Pace con i miei morti. Questa poesia di Rocco Scotellaro è citata ma non riportata nell’articolo pubblicato ieri sulla bellezza dell’equazione e la buona poesia.
Eccola:

Abbagliano i balconi a cielo aperto
le notti di luna e il vento
un bambino allora mi sento.
Allora so condiscendere
alle voci serene dei miei morti
che fecero la casa dove abito.
Mai più che queste sere
vorrei tenere per grazia il tuo cuore
con la mano, campagna, ti voglio toccare
una volta che non sei scura.
Sei come una parata di acqua dolce,
hai tanta luce:
i morti vissero le notti loro
così alle candele.
Il vento che solleva la tendina
riporta la bambina che mi stette accanto
io la toccavo, e non aveva pensieri.
Sono in pace con i miei morti,
non voglio dormire, ma cantare.

Mi piace leggere lentamente i versi e così trovare anch’io la
pace con i miei morti, che riposano nel cimitero di Tricarico o in cimiteri sparsi in vari angoli del mondo, o che un posto dove riposare non l’hanno trovato o hanno voluto non averlo, disponendo la dispersione delle loro ceneri.

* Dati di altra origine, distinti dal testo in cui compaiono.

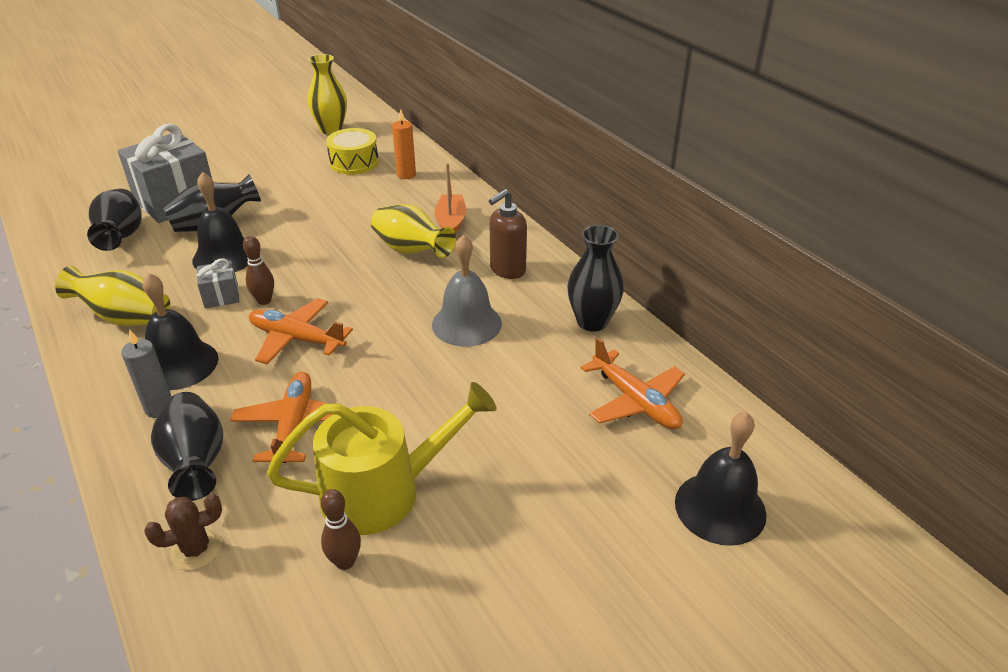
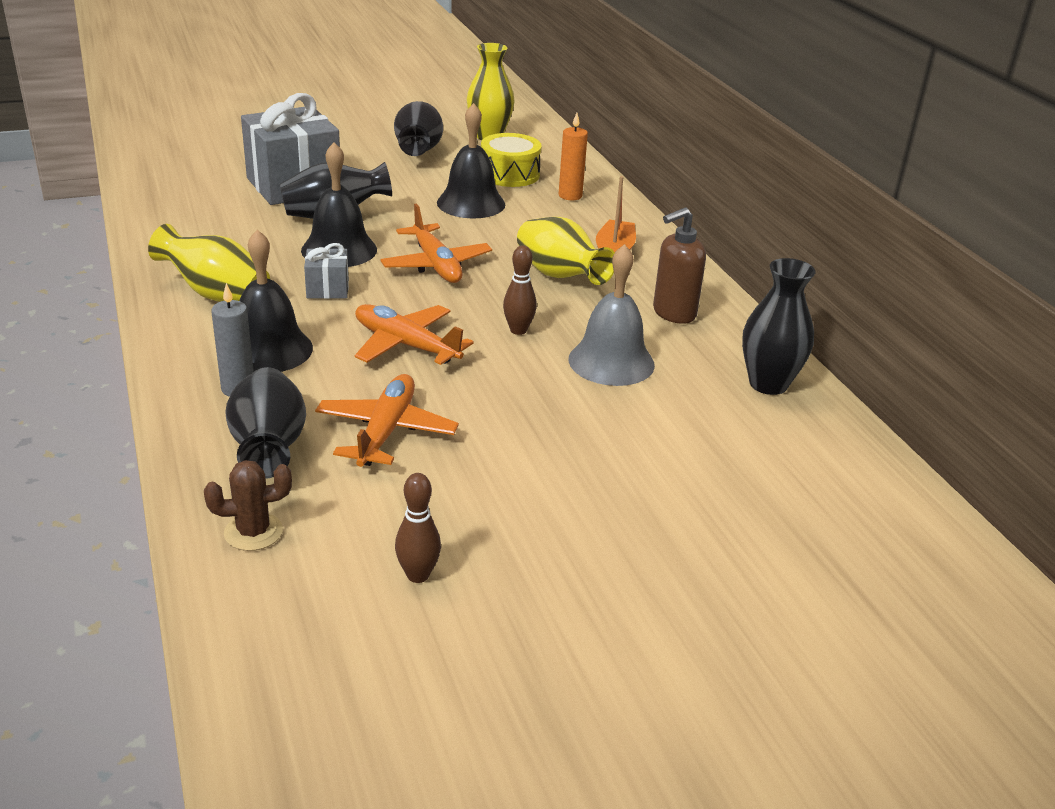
camera: 10 degrees right, 5 degrees down
(121, 237) = (226, 213): black vase -> black vase (418, 151)
(264, 301) = (376, 301): brown bowling pin -> brown bowling pin (518, 330)
(382, 492) = (474, 514): yellow watering can -> none
(635, 401) = (804, 476): orange plane -> orange plane (436, 265)
(720, 508) = (886, 605): black bell -> black bell (471, 203)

Leggo questa poesia come una preghiera per trovare la pace con i miei morti. Cerco la pace con carissimi, indimenticati e indimenticabili amici, dei quali lungo sarebbe l’elenco. Il loro ricordo e il ricordo di tutti i miei morti, di mio padre e di mia madre, di mia sorella Maria e dei miei fratelli Franco e Michele, pianta nell’anima, sia pure precariamente, la convinzione che vana è la fede in Cristo se i morti non risorgono. Una convinzione da coltivare in memoria dei miei morti, dei nostri morti.